This is how a collaborative person works: 17. form the habit of empowering the disempowered

(This post draws heavily upon the experiences of Paul Macalindin as described in his book Upbeat, which chronicles his inspiring work with the National Youth Orchestra of Iraq. To read more posts in this series go to the March to August 2017 Blog Archive on your right.)

The position of women in Iraq was disempowering and inferior. If the NYOI was to be not only successful as an orchestra but also influential in improving the position of women, it needed - each and everyday of its existence - to take specific and positive action to challenge and change unhelpful attitudes and behaviours: it needed to form the habit of empowering the disempowered. 

It did this by consistently doing some straightforward but extremely effective things. Here are four of them:

Challenging the status quo by creating everyday firsts and taking everyday risks    

'Adam, our percussion tutor, had decided with me to choose Boran as Iraq's first female timpanist.'

'Tuqa, the only member of the NYOI to where a hijab, won over our cello tutor, Dave Edmonds, to the extent that he put her on the lead cello seat, much to her male counterpart, Hassam's disapproval.'

The first quotation shows that the first-time events you create to challenge the status quo do not have to be earth shatteringly significant to be effective: even though an everyday routine decision, the significance of the choice of timpanist would have been clear to the rest of the NYOI's players and the audiences for which the orchestra performed.

The second quotation is an example of being willing to risk disapproval by making routine decisions which challenge cultural expectations. Tuqa's male cello-playing colleague may have had his metaphorical nose put out of joint but, given the immediacy of the personal impact of the decision, the experience would have forced him to come to terms with the situation and (hopefully) begin to question his assumptions about the place and abilities of women.           

Getting in early

'The auditorium filled to the brim with young girls in white headscarves, looking utterly adorable.

Uninhibited, they joined in Jonny's clapping and Dougie's singing games, their teachers watching on apprehensively from the back row. But when Dobbs came on and started his fairy story in Kurdish while plucking away at his base, even the teachers became enraptured. Music making in Iraq is basically a man's pursuit, girls are discouraged, and we so loved reaching out to these young souls.'

The above describes a concert given by the NYOI's tutors and players to an audience of young school girls. Gifting these young girls early memories of participating in musical activities (and demonstrating the positive effects of this activity to their teachers) planted the seed of an idea: that music making in Iraqi was not only for men but also women. With luck and nurturing, as the girls grow this seed will hopefully blossom into an enthusiasm for music making among women which will become easier for the male dominated musical establishment to embrace rather than ignore.              
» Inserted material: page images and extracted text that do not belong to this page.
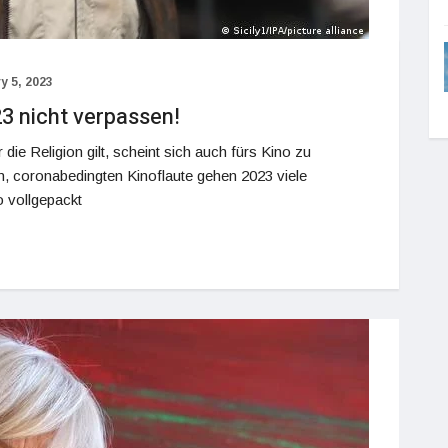
y 5, 2023
23 nicht verpassen!
ie Religion gilt, scheint sich auch fürs Kino zu
n, coronabedingten Kinoflaute gehen 2023 viele
o vollgepackt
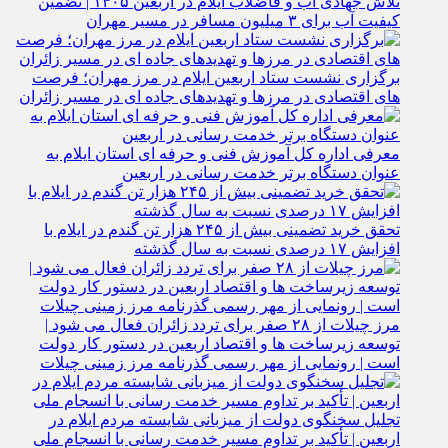
تلاش جهادی آب و فاضلاب ایلام در اربعین ۱۴۰۵ | تضمین
کیفیت آب برای ۳ میلیون مسافر در مسیر مهران
برگزاری نشست ستاد اربعین ایلام در مرز مهران؛ فرصت‌
های اقتصادی در مرزها و تهدیدهای جاده‌ ای در مسیر زائران
معرفی اداره کل آموزش فنی و حرفه‌ ای استان ایلام به‌
عنوان دستگاه برتر خدمت‌ رسانی در اربعین
تحقق خرید تضمینی بیش از ۲۴۵ هزار تن گندم در ایلام با
افزایش ۱۷ درصدی نسبت به سال گذشته
مرز چیلات از ۲۸ صفر برای تردد زائران فعال می‌ شود |
توسعه زیرساخت‌ ها و اقتصاد اربعین در دستور کار دولت
است | رونمایی از مهر رسمی گذرنامه مرز زمینی چیلات
تجلیل سخنگوی دولت از میزبانی شایسته مردم ایلام در
اربعین | تأکید بر تداوم مسیر خدمت‌ رسانی با انسجام ملی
Noting missed opportunities and planning to create them in the future

'Meanwhile, Zuhal worked alongside Phia to run the course and receive mentoring, but I sensed her disappointment at not being able to play piano with the orchestra this year, as none of the compositions required it. I determined to fix this for 2011.'

Missing one opportunity does not mean that another cannot be created. Achieving this, however, needs an everyday awareness of what is happening and, more to the point, what is not happening. It also requires a willingness to plan.   

Showing what is possible elsewhere

'In contrast, our rehearsals led by excellent tutors such as Angelia Cho or Ilona Bondar, as well as our visits abroad, empowered our female players to understand the prominent role of women in other cultures, and encouraged them to take a more leading role, where possible, in Iraq.'

This quotation describes how the NYOI showed its most significantly disempowered members, its women, what it was possible for them to achieve. Providing skilled and successful female tutors as role models and arranging visits to countries where women were encouraged and indeed expected to play prominent roles not only within music but also society generally, opened the NYOI's women's eyes to what it was possible for them to achieve with self belief and determination (and a culture which valued and supported them). As with the concert for the young girls, the seeds of possibility were being sown in young minds.
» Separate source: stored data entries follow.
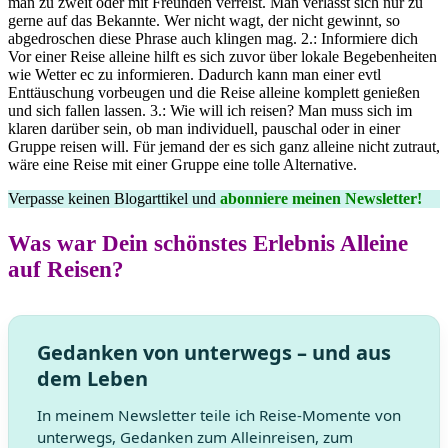
man zu zweit oder mit Freunden verreist. Man verlässt sich nur zu
gerne auf das Bekannte. Wer nicht wagt, der nicht gewinnt, so
abgedroschen diese Phrase auch klingen mag. 2.: Informiere dich
Vor einer Reise alleine hilft es sich zuvor über lokale Begebenheiten
wie Wetter ec zu informieren. Dadurch kann man einer evtl
Enttäuschung vorbeugen und die Reise alleine komplett genießen
und sich fallen lassen. 3.: Wie will ich reisen? Man muss sich im
klaren darüber sein, ob man individuell, pauschal oder in einer
Gruppe reisen will. Für jemand der es sich ganz alleine nicht zutraut,
wäre eine Reise mit einer Gruppe eine tolle Alternative.
Verpasse keinen Blogarttikel und
abonniere meinen Newsletter!
Was war Dein schönstes Erlebnis Alleine
auf Reisen?
Gedanken von unterwegs – und aus
dem Leben
In meinem Newsletter teile ich Reise-Momente von
unterwegs, Gedanken zum Alleinreisen, zum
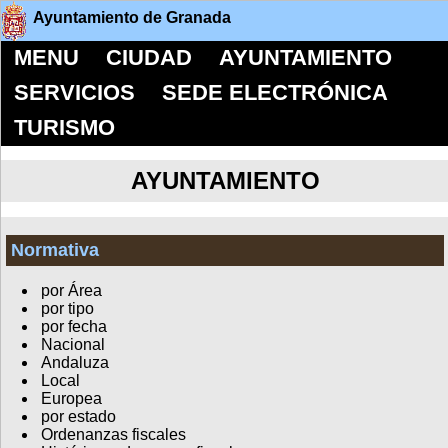
Ayuntamiento de Granada
MENU
CIUDAD
AYUNTAMIENTO
SERVICIOS
SEDE ELECTRÓNICA
TURISMO
AYUNTAMIENTO
Normativa
por Área
por tipo
por fecha
Nacional
Andaluza
Local
Europea
por estado
Ordenanzas fiscales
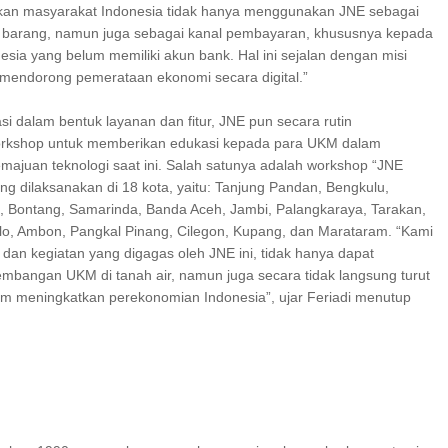
an masyarakat Indonesia tidak hanya menggunakan JNE sebagai
n barang, namun juga sebagai kanal pembayaran, khususnya kepada
sia yang belum memiliki akun bank. Hal ini sejalan dengan misi
mendorong pemerataan ekonomi secara digital.”
si dalam bentuk layanan dan fitur, JNE pun secara rutin
rkshop untuk memberikan edukasi kepada para UKM dalam
ajuan teknologi saat ini. Salah satunya adalah workshop “JNE
ng dilaksanakan di 18 kota, yaitu: Tanjung Pandan, Bengkulu,
, Bontang, Samarinda, Banda Aceh, Jambi, Palangkaraya, Tarakan,
o, Ambon, Pangkal Pinang, Cilegon, Kupang, dan Marataram. “Kami
dan kegiatan yang digagas oleh JNE ini, tidak hanya dapat
bangan UKM di tanah air, namun juga secara tidak langsung turut
lam meningkatkan perekonomian Indonesia”, ujar Feriadi menutup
When seeking to empower your most disadvantaged partners and participants look for everyday opportunities to 'create a first'. Become accustomed to making decisions, big or seemingly small, which challenge the status quo and force people to adapt to and learn from new situations. Make a daily note of missed opportunities to involve and empower people and make specific plans to create similar opportunities in the future. Make sure that each and every day, at least in some small way, those that need to be reminded of what is possible are shown what is possible.

And sow the seeds of attitude changing ideas as early as possible.       

You will then acquire the habit of empowering the disempowered.